# Passage for review
* * *
This animation shows how the system is deployed. After conduit loading, the tool is placed on the aorta without the need for any preparation of the target vessel, and with a simple rotation of the knob at the end of the tool, first the aortotomy is created and then the wall and then the implant inserted through the aortotomy and deployed and secured. All this occurs within a few seconds without the need for any placement of clamps.

This is a video showing the inside of the human aorta that is hooked up to a water pressure system with an endoscope on the other ends, and you see in the picture and picture view the same deployment videoed from the outside.

For deployment, the surgeon places the tool on the aorta, rotates the knob, which creates the aortotomy, inserts the implant, seats the implant, and then the tool is pulled off.

As you know, there are many factors that impact graft patency. These include the technical quality of the anastomosis, comobidities such as the presence of diabetes or hypolipidemia, vein graft in an arterial circulation. Also, graft patency is affected by graft quality and target vessel selection. It is affected by the amount of trauma to the graft during harvest and loading, dependent on the amount of blood exposed on the endothelial surface, the size of the effective orifice of the conduit at the anastomotic site, and finally graft kinking and long term anticoagulation have been proposed as important variables that impact graft patency.

In the following slides, I will focus on factors that are specific to the use of anastomotic technology. And because the symmetry device was the subject of so much discussion at the last panel and will be addressed in the FDA's presentation, we felt it was important to show you differences between our device and the symmetry device.

This video shows the amount of vein endothelial trauma during loading deployment as the comparison between symmetry device and PAS-Port. This is the symmetry device where the conduit is loaded over a transfer sheet, exposing the entire endothelial surface of the conduit to a metallic surface.

After the conduit is attached to the implant and deployed in the aortic wall, a rod used in the deployment is again pulled through the lumen of the graft, potentially damaging the endothelial surface of the conduit.

In contrast, in the PAS-Port system the section of the conduit pulled through the implant is cut off and discarded. You see here the conduit pulled through the cartridge, exiting at the implant end. The section we just used to pull the graft through is cut off. The surgeon everts the graft over a reduced diameter of the implant, and a poke-through tool with a little membrane pushes the graft onto the implant, thereby allowing the tines to pierce.
* * *
# Things to do
1. Answer these questions from the passage on the PAS-Port system:
(a) What does rotating the knob at the end of the tool create first?
(b) In the symmetry device, what is the conduit loaded over?
(c) In the PAS-Port system, what becomes of the section of the conduit pulled through the implant?
2. Write out everything in the passage on the PAS-Port system from "In the following" down to "the symmetry device.".
Rely solely on the passage on the PAS-Port system when responding.

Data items
* * *
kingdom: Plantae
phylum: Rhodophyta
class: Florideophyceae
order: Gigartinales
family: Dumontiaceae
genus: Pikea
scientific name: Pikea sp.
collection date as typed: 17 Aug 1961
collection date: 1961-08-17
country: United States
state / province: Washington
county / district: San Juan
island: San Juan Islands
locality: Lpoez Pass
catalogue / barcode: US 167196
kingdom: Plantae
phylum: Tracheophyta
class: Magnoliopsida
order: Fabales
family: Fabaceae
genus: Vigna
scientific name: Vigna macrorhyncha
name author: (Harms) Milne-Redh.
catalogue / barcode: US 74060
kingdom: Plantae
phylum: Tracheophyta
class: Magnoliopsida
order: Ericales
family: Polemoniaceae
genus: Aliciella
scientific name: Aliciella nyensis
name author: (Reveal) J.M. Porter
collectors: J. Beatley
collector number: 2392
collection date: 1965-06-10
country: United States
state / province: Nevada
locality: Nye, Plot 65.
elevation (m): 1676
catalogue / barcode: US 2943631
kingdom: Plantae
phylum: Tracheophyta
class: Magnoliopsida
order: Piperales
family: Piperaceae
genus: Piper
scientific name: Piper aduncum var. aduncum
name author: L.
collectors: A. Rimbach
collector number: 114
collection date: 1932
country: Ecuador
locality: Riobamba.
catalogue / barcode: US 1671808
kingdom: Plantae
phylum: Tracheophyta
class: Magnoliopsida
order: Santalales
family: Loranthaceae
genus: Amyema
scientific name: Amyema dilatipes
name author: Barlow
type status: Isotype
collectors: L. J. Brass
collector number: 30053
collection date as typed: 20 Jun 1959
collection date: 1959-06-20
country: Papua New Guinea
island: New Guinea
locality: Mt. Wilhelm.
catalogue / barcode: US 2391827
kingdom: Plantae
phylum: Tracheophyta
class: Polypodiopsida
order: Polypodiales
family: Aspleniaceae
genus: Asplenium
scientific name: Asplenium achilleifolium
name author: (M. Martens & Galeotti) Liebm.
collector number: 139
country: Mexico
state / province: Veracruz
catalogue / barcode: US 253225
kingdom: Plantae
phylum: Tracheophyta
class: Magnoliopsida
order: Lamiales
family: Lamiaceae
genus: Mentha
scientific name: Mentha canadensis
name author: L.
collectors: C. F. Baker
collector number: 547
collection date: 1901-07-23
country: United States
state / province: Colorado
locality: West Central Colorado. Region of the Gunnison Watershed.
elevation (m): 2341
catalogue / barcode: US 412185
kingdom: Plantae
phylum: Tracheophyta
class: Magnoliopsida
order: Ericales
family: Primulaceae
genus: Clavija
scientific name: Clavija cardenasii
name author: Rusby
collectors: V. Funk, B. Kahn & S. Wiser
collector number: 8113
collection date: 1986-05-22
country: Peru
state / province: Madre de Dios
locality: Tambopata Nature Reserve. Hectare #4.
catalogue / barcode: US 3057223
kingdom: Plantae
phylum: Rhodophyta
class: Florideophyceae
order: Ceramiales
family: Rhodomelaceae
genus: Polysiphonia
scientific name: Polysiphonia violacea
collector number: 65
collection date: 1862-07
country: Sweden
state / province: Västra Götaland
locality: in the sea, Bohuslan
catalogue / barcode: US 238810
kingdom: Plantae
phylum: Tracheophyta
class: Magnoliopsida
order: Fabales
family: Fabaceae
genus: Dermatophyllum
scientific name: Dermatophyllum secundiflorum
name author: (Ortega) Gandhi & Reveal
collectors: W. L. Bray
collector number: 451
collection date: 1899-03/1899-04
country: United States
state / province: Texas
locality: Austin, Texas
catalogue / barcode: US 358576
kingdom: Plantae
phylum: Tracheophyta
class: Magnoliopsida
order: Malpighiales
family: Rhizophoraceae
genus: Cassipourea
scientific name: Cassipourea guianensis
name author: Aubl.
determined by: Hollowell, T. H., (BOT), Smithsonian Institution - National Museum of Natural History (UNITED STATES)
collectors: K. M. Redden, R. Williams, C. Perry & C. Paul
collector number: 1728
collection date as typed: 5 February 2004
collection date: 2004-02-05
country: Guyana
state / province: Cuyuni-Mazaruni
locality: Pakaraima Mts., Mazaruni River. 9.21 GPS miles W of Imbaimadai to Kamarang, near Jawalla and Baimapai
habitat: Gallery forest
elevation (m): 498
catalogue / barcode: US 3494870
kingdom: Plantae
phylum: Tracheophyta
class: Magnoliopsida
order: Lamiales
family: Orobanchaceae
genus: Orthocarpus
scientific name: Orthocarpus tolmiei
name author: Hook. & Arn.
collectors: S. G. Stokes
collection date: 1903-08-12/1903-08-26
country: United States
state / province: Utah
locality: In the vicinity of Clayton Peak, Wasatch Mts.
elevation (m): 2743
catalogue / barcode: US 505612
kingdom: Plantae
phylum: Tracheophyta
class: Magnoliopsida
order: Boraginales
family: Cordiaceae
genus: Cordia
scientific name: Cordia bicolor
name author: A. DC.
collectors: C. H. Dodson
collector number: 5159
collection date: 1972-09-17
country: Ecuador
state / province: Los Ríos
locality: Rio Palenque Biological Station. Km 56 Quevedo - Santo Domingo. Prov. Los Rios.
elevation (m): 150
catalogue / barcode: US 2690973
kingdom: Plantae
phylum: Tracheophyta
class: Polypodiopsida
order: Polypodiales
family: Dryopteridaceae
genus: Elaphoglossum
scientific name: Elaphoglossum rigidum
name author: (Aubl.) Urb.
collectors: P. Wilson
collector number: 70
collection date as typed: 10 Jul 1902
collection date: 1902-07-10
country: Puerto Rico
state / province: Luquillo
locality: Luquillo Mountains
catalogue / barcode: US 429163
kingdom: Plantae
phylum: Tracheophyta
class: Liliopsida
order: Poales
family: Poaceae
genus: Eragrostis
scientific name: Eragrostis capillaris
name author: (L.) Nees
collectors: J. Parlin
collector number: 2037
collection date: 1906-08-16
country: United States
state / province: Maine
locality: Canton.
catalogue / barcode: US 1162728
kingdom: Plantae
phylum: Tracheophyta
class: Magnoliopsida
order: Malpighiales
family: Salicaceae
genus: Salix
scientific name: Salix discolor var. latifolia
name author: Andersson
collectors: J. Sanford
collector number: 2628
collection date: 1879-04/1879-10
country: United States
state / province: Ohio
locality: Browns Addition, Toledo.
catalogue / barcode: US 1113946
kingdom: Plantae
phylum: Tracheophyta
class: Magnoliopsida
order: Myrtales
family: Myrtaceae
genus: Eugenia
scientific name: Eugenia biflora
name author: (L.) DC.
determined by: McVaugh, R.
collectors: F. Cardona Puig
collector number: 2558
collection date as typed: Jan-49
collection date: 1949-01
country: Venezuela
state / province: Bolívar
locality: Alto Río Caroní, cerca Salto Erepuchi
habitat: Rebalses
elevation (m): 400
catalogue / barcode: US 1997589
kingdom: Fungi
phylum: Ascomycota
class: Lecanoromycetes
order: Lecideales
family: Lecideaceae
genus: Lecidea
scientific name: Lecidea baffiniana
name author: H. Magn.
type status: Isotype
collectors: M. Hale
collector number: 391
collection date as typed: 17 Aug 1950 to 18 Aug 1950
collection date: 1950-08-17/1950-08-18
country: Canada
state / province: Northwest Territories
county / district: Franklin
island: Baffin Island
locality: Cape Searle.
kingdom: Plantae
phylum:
* * *
# Outputs in order
1.
(a) The aortotomy.
(b) A transfer sheet.
(c) It is cut off and discarded.

2.
In the following slides, I will focus on factors that are specific to the use of anastomotic technology. And because the symmetry device was the subject of so much discussion at the last panel and will be addressed in the FDA's presentation, we felt it was important to show you differences between our device and the symmetry device.